1. Why a curve $y^2=x^5-x$ which is of genus 2 and "looks like" $y^2=x^3-x$ if it is taken over $\mathbb{R}$ what is going to fail in the group operation? (every line must intersect 3 $\mathbb{R}$-rational points (with counted multiplicity) , what I believe is that 'associativity' is going to fail... but I dont see it, but I know the points doesn't form a group (The jacobian does)
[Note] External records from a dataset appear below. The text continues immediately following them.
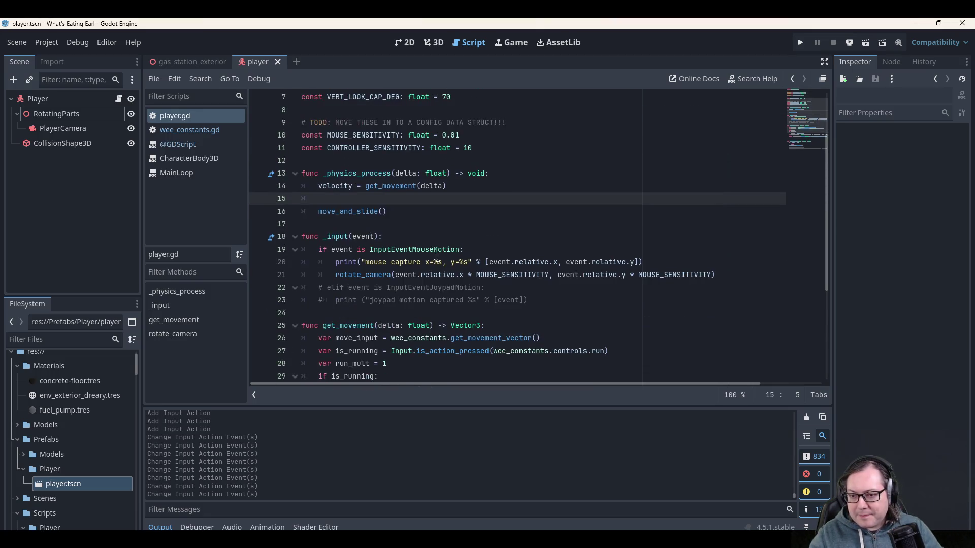
pyautogui.click(382, 276)
pyautogui.press('ctrl+z')
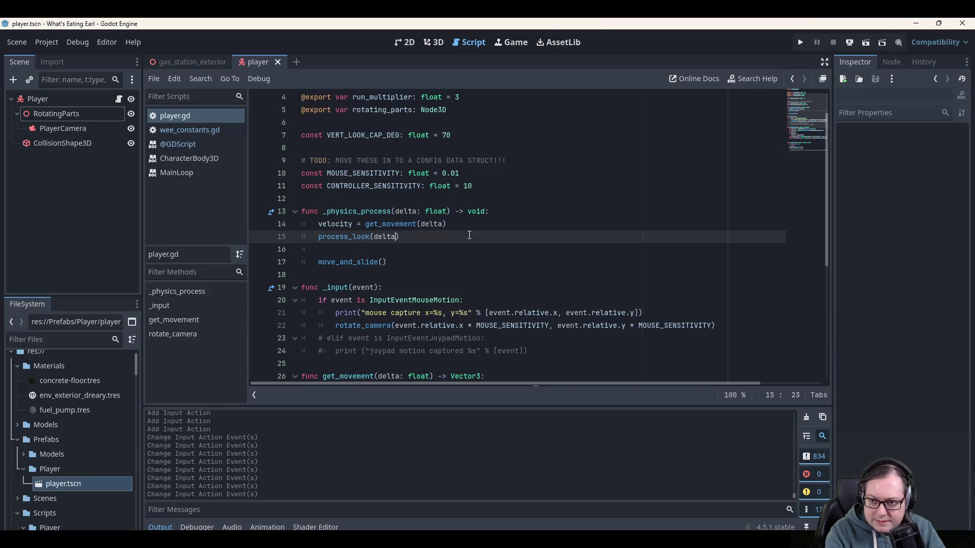
# Draft a process_look(delta: float) -> void declaration after get_movement, then remove it.
pyautogui.doubleClick(349, 238)
pyautogui.scroll(-3, 364, 325)
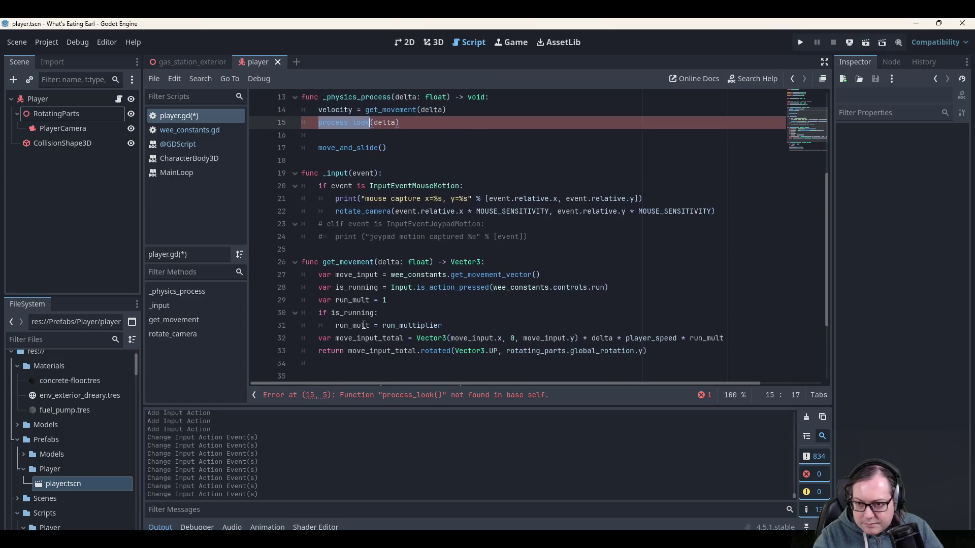
pyautogui.scroll(-2, 363, 325)
pyautogui.click(366, 287)
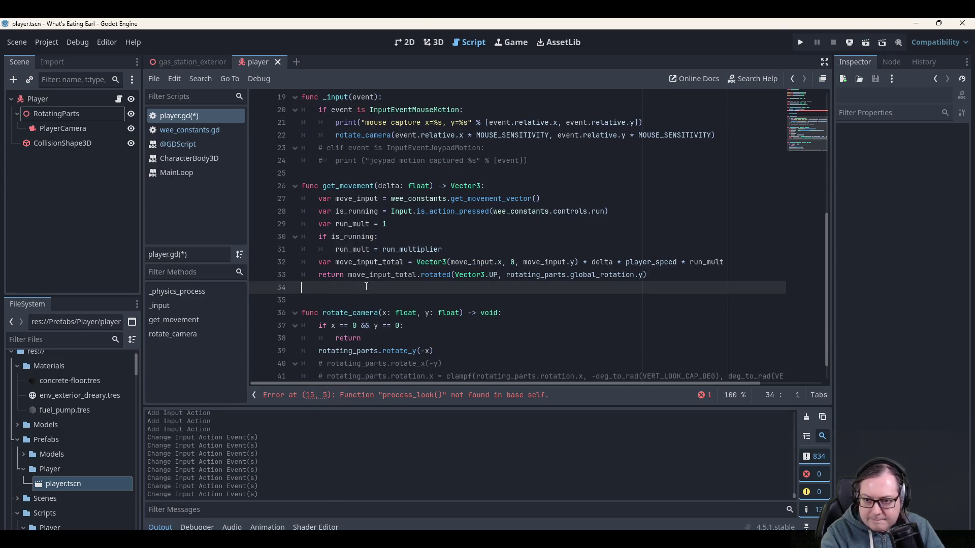
pyautogui.press('Return')
pyautogui.write('func process_look(')
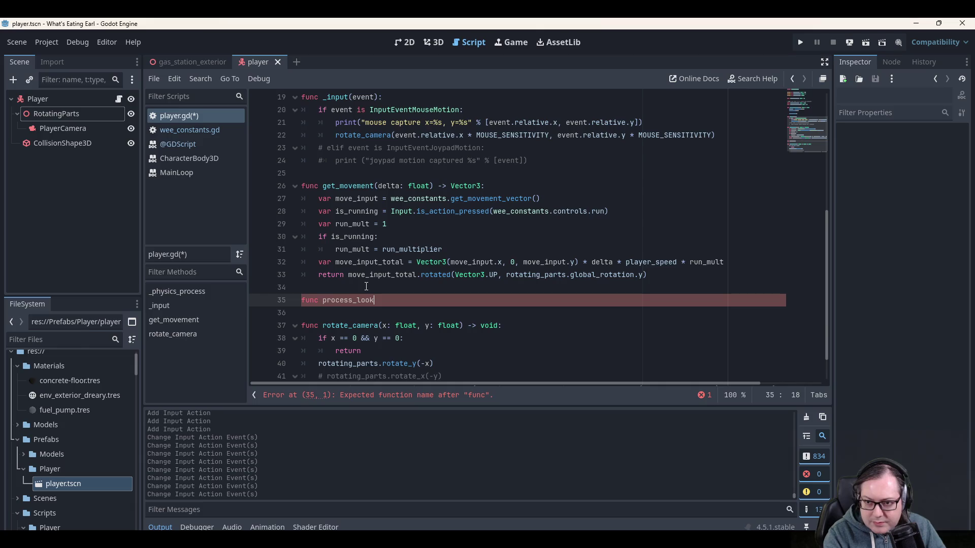
pyautogui.write('delta: float) -> ')
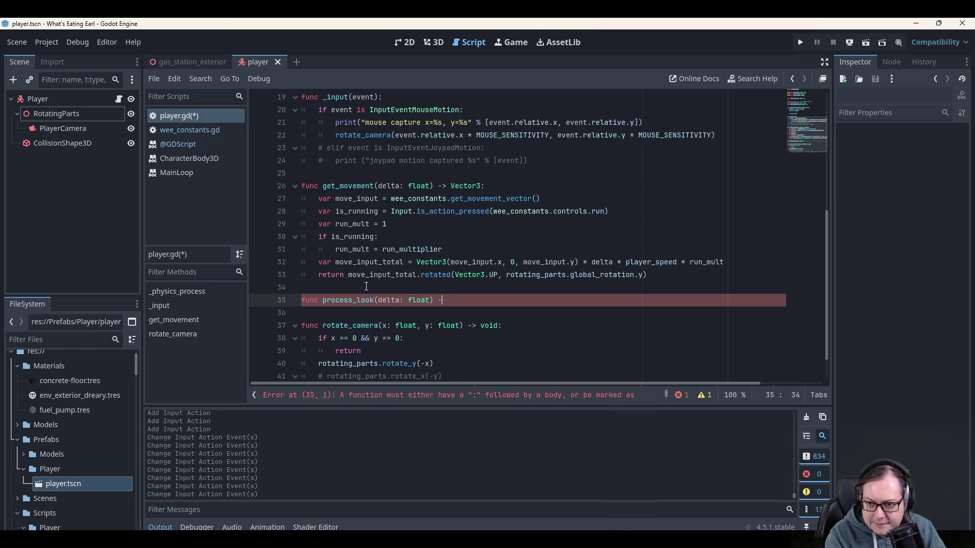
pyautogui.write('void')
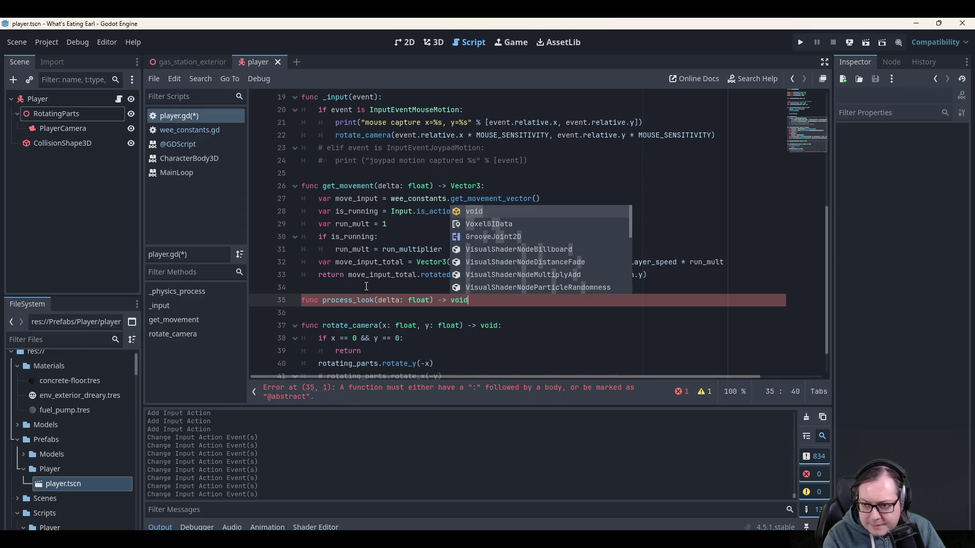
pyautogui.press('Escape')
pyautogui.press('shift+Home')
pyautogui.press('ctrl+c')
pyautogui.press('BackSpace')
pyautogui.press('BackSpace')
pyautogui.press('BackSpace')
pyautogui.press('Down')
pyautogui.press('Down')
pyautogui.press('Down')
pyautogui.press('Up')
pyautogui.press('Up')
pyautogui.press('Up')
pyautogui.press('Up')
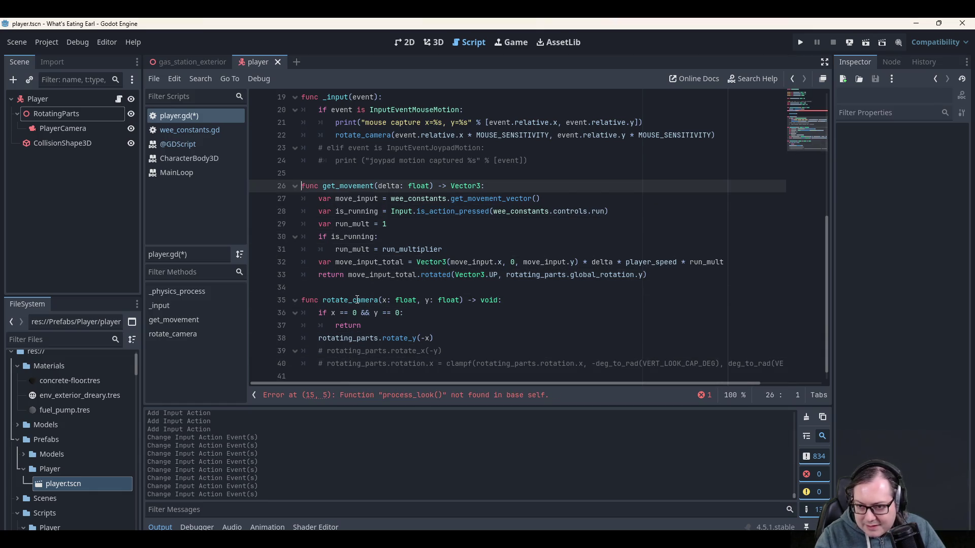
# Insert the process_look(delta: float) -> void: declaration above rotate_camera with an indented body line.
pyautogui.click(356, 300)
pyautogui.doubleClick(350, 300)
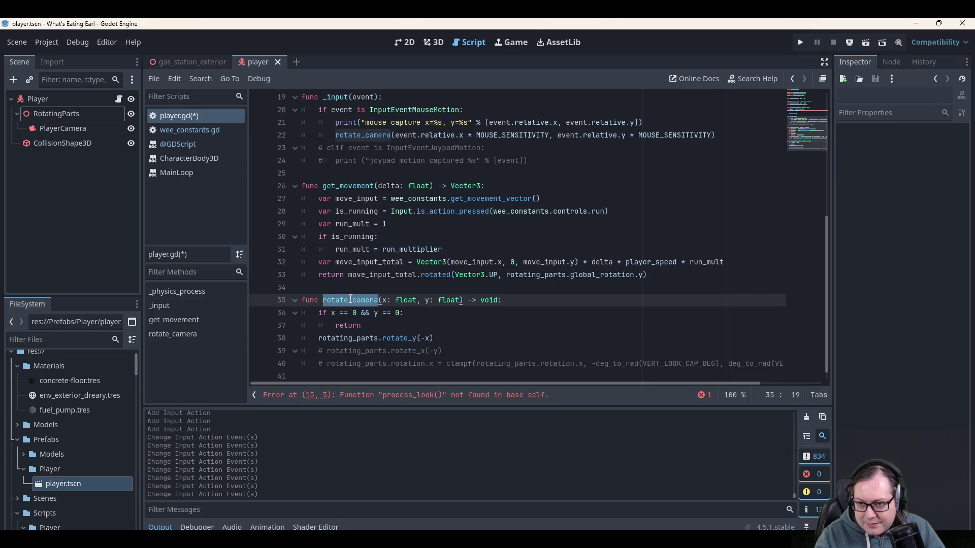
pyautogui.click(349, 292)
pyautogui.press('Up')
pyautogui.press('End')
pyautogui.press('Return')
pyautogui.press('Return')
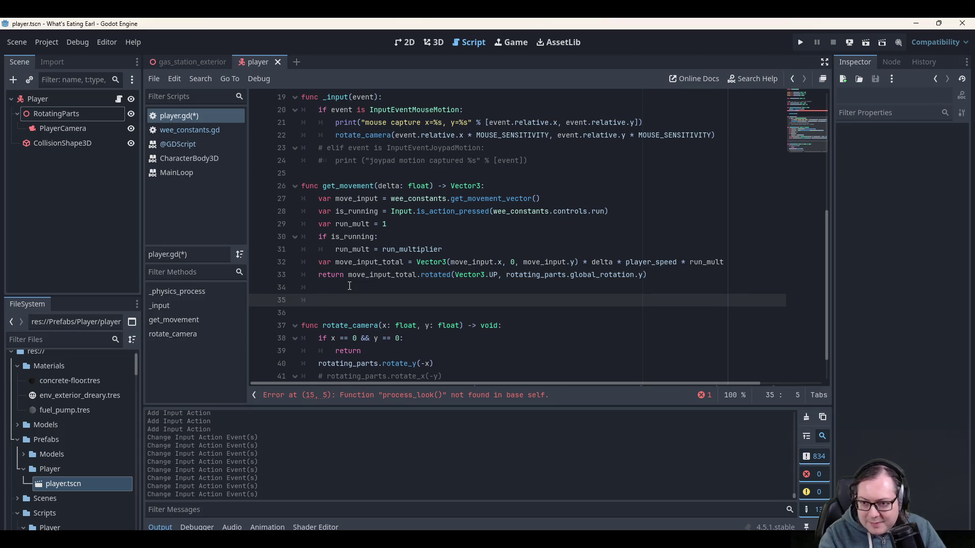
pyautogui.press('ctrl+v')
2. Are the points of the last genus 2 curve a set which forms a group under the usual line-tangent rule for some (finite) field?, I think no... but why

I know that the points of this curve does not form a group, but in $\mathbb{R}$ the curve 'looks' the same for having a similar naive definition for the explanation of the group operation,

1. If I 'force' the group operation in this curve calculating $nP$ (generating it) for some point $P\in H(\mathbb{R})$ where $H(x,y)=y^2-x^5+x$ do I get a group? (Again... It shouldnt but why?)

Thanks

• In general a curve $C$ of genus $g>0$ has a Jacobian $J(C)$, which is a group of dimension $g$. If $C$ has a rational point then it embeds into $J(C)$, but not as a subgroup except in the $g=1$ case of an elliptic curve in which case $C$ is its own Jacobian. – Noam D. Elkies Feb 22 '15 at 18:58
• And, aren't all genus 2 curves over any field hyperelliptic? – Qfwfq Feb 22 '15 at 19:46
• @Qfwfq: Yes, they are. – Michael Stoll Feb 22 '15 at 19:58
• My inclination would be take an accurate drawing of the real locus of $y^2=x^5-x$ and see for myself that something (probably associativity) breaks down. – Lubin Mar 17 '15 at 16:15
• Lubin, yes, that's what I'm in fact asking, As @Michael Stoll replied, there are more intersection points, and there is not a way to build a group with the points, but what I ask is that if I take two P,Q $\mathbb{R}$-rational points on $y^2=x^5-x$, the line between them is going to intersect another $\mathbb{R}$-rational point, (can this be assumed? I think thats the main problem) If I take that point naively to be -(P+Q), what I get ?, does associativity fails? What if I fix a $\mathbb{R}$-rational point R not lying in the x axis and I generate $nR$ naively also nR, that should fail also. – Eduardo R. Duarte Oct 9 '15 at 14:04

Also, it is a result of topology that a topological group has to have vanishing Euler characteristic, but the Riemann surface you get here from the complex points has Euler characteristic $-2$, so there is not even a continuous (in the complex topology) group law on it. (Of course, you can take a homeomorphism of the real points with $S^1 \times {\mathbb Z}/2{\mathbb Z}$ and so force a continuous group law on the real points, but this is not what you are asking.)